Future anchored at Christs Church Anglican Church

Mandurah MLA David Templeman, Fremantle Museum and Collections director Dr Ian Macleod, Father Darryl Cotton and Bruce Sivyer.
Mandurah MLA David Templeman, Fremantle Museum and Collections director Dr Ian Macleod, Father Darryl Cotton and Bruce Sivyer.

CHRISTS Church Anglican Church has spent most parish council meetings over the past three-and-a-half years planning the future of the anchor from the wreck of the barque James Service which ran aground off Mandurah in 1878 with the loss of all lives.

Last week, their plans came to fruition when the restored anchor was unveiled.

The 441-ton ship ran aground on the Murray reef during a storm and more than 80 years later, the anchor was raised and placed in the church grounds where many of those who died are buried.

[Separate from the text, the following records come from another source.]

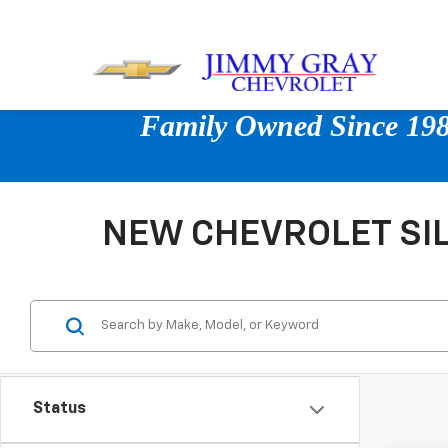
Family Owned Since 1980
NEW CHEVROLET SIL
Status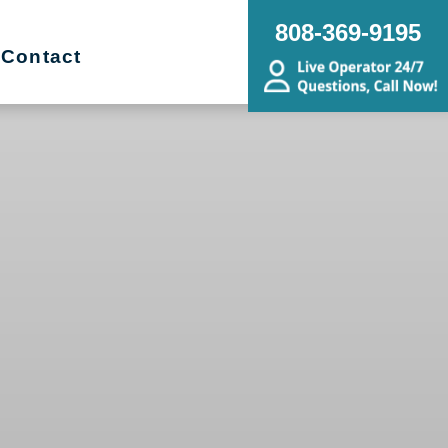
808-369-9195
Contact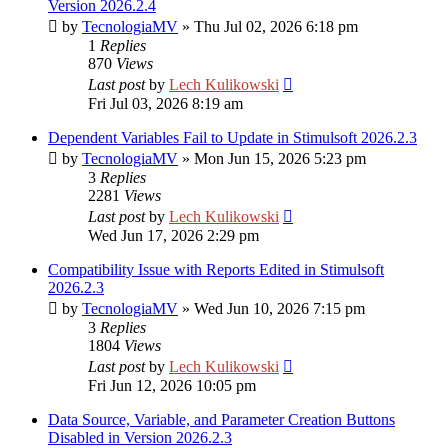
Version 2026.2.4
by
TecnologiaMV
»
Thu Jul 02, 2026 6:18 pm
1
Replies
870
Views
Last post
by
Lech Kulikowski
Fri Jul 03, 2026 8:19 am
Dependent Variables Fail to Update in Stimulsoft 2026.2.3
by
TecnologiaMV
»
Mon Jun 15, 2026 5:23 pm
3
Replies
2281
Views
Last post
by
Lech Kulikowski
Wed Jun 17, 2026 2:29 pm
Compatibility Issue with Reports Edited in Stimulsoft
2026.2.3
by
TecnologiaMV
»
Wed Jun 10, 2026 7:15 pm
3
Replies
1804
Views
Last post
by
Lech Kulikowski
Fri Jun 12, 2026 10:05 pm
Data Source, Variable, and Parameter Creation Buttons
Disabled in Version 2026.2.3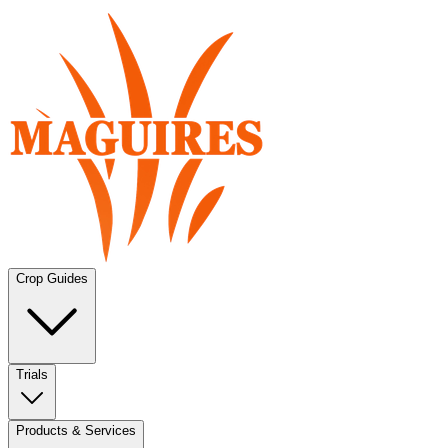
Crop Guides
Trials
Products & Services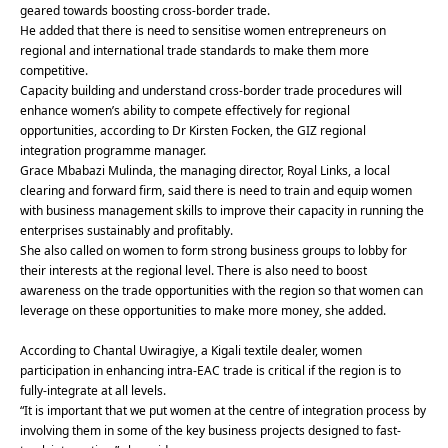
geared towards boosting cross-border trade.
He added that there is need to sensitise women entrepreneurs on
regional and international trade standards to make them more
competitive.
Capacity building and understand cross-border trade procedures will
enhance women’s ability to compete effectively for regional
opportunities, according to Dr Kirsten Focken, the GIZ regional
integration programme manager.
Grace Mbabazi Mulinda, the managing director, Royal Links, a local
clearing and forward firm, said there is need to train and equip women
with business management skills to improve their capacity in running the
enterprises sustainably and profitably.
She also called on women to form strong business groups to lobby for
their interests at the regional level. There is also need to boost
awareness on the trade opportunities with the region so that women can
leverage on these opportunities to make more money, she added.
According to Chantal Uwiragiye, a Kigali textile dealer, women
participation in enhancing intra-EAC trade is critical if the region is to
fully-integrate at all levels.
“It is important that we put women at the centre of integration process by
involving them in some of the key business projects designed to fast-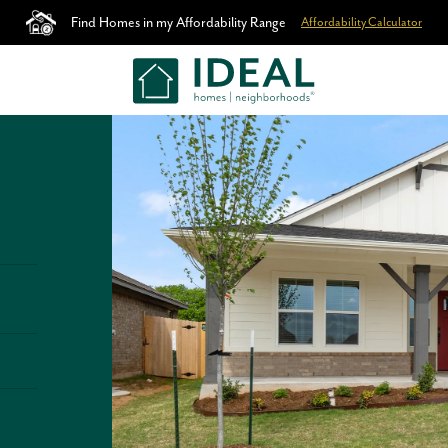
Find Homes in my Affordability Range
Affordability Calculator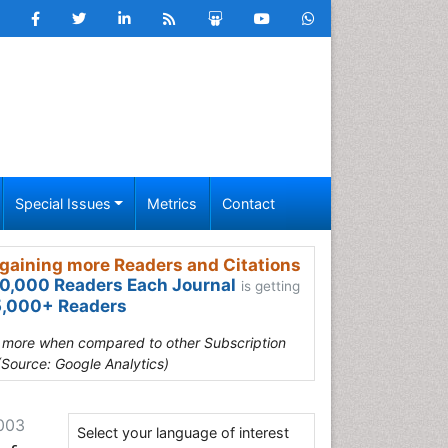
Special Issues
Metrics
Contact
gaining more Readers and Citations
0,000 Readers Each Journal
is getting
,000+ Readers
s more when compared to other Subscription
(Source: Google Analytics)
-003
Select your language of interest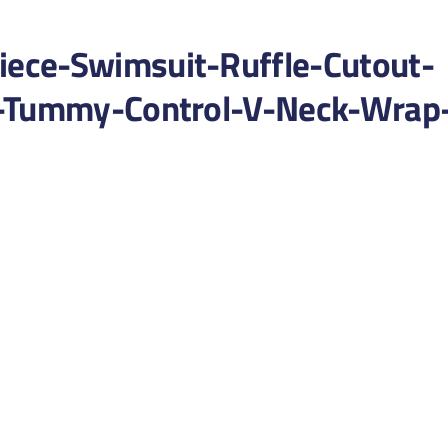
ece-Swimsuit-Ruffle-Cutout-
g-Tummy-Control-V-Neck-Wrap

But the anchor has deteriorated over the years and it has been restored, courtesy of a funding grant from Royalties for Regions through Peel Development Commission and an in-kind donation from Transcoat Engineering.

The James Service was built in Scotland and was on her way from Calcutta to the company’s headquarters in Melbourne carrying members of a theatrical company when she hit the reef in a storm.

Eye witnesses on the foreshore could see her but were powerless to help.

In his diary, pioneer Robert Mewburn recorded a beach strewn for miles with wreckage, including wigs, swords and tinsel.

Hundreds of cases of castor oil from the ship’s hold also covered the beach.

Among the bodies recovered and buried in the churchyard were the captain’s wife Mrs Sievewright, 22-year old actress Bessie Cowdery and her husband troupe manager Charles.

When the Underwater Explorers Club of Perth recovered the anchor in seven metres of water in 1962, they could see the trees and posts on the estuary shore – passengers and crew had died within sight of safety.

The anchor is of special significance to Mandurah and is depicted on the City of Mandurah coat of arms.